EP by Lauren Aquilina
- Released: 22 October 2012
- Genre: Indie pop
- Length: 16:09
- Label: Self-released
- Producer: Daniel Goudie

Lauren Aquilina chronology
|  | Fools (2012) | Sinners (2013) |

= Fools (EP) =

Fools is the debut extended play by English singer-songwriter Lauren Aquilina, self-released on 22 October 2012. Without record label support, independent funding, radio support or any PR, the EP reached number 10 in the main UK iTunes album chart, peaking ahead of many releases from major labels during that week. The title track "Fools" also reached number 72 in the official UK singles chart, making her the only English artist to achieve an official chart placement in 2012.

==Reception==
Fools received critical acclaim upon its release in 2012, Aquilina's loyal fanbase guided her to becoming the biggest selling independent artist in the UK in 2012 with this single release.
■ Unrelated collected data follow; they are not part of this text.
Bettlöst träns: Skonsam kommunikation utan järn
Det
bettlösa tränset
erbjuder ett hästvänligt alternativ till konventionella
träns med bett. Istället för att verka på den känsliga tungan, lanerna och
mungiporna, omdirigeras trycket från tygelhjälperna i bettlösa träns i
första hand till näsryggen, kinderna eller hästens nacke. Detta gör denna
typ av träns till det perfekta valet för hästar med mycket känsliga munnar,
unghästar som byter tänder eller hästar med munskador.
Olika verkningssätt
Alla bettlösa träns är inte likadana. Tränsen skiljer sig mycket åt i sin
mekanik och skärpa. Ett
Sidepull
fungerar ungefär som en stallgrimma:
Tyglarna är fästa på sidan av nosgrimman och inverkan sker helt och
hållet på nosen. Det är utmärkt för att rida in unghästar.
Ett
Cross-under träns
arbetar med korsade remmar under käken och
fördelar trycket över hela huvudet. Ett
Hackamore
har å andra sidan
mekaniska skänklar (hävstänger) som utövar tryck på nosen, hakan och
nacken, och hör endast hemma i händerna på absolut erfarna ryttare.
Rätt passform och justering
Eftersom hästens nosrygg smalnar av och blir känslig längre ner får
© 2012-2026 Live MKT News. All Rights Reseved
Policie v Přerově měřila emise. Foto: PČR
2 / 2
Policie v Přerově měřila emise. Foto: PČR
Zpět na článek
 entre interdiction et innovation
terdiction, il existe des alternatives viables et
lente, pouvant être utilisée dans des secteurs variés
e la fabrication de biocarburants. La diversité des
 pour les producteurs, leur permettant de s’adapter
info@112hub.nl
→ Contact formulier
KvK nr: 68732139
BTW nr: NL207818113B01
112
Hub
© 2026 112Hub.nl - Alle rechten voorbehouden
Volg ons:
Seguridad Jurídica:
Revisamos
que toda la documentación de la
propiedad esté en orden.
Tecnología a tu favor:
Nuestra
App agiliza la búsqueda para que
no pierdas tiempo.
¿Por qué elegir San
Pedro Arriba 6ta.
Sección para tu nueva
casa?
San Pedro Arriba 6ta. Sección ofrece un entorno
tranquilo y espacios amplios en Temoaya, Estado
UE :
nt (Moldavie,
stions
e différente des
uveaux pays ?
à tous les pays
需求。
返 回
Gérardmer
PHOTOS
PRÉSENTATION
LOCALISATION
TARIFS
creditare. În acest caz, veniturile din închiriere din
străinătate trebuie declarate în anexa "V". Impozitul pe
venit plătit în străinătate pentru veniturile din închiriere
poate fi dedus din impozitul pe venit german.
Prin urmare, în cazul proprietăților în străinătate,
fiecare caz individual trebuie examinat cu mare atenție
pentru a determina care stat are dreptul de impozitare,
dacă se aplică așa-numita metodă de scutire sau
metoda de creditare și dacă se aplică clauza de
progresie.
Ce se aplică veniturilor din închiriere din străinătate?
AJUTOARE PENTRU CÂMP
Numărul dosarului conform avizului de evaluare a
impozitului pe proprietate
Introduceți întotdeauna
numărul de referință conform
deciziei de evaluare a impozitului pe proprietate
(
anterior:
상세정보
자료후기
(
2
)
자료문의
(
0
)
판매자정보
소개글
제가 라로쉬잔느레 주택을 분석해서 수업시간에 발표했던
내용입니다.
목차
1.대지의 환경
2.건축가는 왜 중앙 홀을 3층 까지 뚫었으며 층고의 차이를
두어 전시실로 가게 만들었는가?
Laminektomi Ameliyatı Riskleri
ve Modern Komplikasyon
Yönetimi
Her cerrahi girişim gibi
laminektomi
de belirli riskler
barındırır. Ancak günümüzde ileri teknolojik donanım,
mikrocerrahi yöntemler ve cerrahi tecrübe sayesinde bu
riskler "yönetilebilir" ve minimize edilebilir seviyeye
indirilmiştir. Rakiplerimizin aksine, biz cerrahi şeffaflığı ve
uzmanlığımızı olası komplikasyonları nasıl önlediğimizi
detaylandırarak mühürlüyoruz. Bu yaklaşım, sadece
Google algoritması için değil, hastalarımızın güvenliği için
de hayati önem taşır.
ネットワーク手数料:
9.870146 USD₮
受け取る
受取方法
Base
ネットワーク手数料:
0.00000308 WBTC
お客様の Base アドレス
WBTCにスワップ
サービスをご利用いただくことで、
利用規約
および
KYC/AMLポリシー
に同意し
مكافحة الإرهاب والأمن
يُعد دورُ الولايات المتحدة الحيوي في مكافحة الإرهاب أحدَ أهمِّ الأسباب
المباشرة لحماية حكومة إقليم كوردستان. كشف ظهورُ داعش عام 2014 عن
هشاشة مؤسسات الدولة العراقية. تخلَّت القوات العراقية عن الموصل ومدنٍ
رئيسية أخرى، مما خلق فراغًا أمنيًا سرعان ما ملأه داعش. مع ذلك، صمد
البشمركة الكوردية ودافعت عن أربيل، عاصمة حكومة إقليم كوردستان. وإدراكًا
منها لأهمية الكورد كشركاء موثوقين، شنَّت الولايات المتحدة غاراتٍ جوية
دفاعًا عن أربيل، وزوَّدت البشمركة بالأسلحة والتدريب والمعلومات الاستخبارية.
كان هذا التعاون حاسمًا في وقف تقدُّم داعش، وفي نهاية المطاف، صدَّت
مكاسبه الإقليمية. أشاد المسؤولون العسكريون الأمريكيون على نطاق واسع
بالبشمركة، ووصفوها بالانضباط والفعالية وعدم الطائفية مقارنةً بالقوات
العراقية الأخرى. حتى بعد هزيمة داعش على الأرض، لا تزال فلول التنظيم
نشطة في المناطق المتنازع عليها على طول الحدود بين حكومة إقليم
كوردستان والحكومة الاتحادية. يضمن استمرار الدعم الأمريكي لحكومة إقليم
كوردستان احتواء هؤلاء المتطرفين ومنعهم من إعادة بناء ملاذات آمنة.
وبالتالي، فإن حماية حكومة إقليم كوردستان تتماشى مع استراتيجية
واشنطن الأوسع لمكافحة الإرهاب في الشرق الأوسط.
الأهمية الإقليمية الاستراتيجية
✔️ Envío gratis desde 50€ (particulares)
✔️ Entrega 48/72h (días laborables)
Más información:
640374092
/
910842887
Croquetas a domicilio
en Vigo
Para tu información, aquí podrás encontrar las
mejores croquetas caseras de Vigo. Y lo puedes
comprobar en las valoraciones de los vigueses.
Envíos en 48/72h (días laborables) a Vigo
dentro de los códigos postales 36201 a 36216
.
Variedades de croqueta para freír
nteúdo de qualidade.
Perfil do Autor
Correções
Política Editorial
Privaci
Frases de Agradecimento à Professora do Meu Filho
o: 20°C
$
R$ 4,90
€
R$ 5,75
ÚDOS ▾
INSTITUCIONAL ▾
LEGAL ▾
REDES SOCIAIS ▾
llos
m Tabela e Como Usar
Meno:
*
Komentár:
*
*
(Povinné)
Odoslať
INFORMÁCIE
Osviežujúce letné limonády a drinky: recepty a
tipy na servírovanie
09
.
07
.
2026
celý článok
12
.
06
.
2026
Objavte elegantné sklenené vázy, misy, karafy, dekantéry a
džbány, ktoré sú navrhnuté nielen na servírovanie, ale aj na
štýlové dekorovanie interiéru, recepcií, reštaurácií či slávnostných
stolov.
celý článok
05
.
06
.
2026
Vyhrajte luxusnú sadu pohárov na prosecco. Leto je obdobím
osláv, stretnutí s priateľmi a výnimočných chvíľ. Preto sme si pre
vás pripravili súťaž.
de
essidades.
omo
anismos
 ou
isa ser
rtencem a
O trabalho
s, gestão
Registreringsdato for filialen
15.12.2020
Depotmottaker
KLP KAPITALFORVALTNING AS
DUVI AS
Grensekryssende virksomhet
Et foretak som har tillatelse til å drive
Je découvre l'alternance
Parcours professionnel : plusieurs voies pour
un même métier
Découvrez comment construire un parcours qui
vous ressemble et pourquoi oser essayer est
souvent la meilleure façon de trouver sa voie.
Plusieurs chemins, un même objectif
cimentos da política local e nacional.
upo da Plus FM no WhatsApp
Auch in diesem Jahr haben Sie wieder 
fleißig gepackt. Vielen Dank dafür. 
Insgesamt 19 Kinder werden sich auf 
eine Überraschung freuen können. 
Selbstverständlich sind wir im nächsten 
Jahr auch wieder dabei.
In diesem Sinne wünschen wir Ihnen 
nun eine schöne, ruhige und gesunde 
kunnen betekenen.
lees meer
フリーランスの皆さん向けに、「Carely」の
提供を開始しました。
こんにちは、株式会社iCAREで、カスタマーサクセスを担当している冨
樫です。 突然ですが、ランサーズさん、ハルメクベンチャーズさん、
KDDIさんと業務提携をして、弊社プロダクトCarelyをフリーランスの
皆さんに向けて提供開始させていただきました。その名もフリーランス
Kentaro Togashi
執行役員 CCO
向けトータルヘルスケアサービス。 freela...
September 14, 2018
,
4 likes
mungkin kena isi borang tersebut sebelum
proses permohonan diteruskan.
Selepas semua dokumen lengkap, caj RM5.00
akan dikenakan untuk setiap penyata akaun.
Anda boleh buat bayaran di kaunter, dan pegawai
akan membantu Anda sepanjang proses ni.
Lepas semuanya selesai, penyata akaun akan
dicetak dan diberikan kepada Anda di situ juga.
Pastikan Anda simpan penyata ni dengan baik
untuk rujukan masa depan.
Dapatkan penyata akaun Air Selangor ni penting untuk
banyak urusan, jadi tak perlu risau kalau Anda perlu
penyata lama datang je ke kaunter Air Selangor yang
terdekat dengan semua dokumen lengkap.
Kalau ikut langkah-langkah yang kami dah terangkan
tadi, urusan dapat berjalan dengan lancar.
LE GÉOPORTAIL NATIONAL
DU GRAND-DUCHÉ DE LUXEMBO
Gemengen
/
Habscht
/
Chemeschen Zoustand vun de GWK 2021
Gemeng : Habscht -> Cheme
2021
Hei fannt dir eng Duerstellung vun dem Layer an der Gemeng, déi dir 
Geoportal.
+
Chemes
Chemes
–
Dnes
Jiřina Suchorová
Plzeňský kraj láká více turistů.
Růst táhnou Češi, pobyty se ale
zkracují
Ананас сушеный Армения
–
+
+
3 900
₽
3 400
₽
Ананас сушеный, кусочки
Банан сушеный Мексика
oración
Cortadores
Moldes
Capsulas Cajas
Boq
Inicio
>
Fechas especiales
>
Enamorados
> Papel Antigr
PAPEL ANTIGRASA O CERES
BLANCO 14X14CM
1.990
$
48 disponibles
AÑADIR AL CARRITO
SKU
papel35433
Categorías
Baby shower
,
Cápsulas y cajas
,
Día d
The title track "Fools" was chosen for BBC Radio 1's 'BBC Introducing Playlist', where the song was played on daytime radio throughout January 2013. During this time, the EP received positive responses from Greg James, Jen Long and Huw Stephens.

==Track listing==

| No. | Title | Length |
|---|---|---|
| 1. | "Fools" | 3:33 |
| 2. | "Lilo" | 3:41 |
| 3. | "King" | 3:58 |
| 4. | "Wonder" | 3:58 |

==Tour==
In February 2013, Aquilina performed her first ever set of headline shows to support the EP's release. The 4-date tour sold-out completely within 2 days of sale.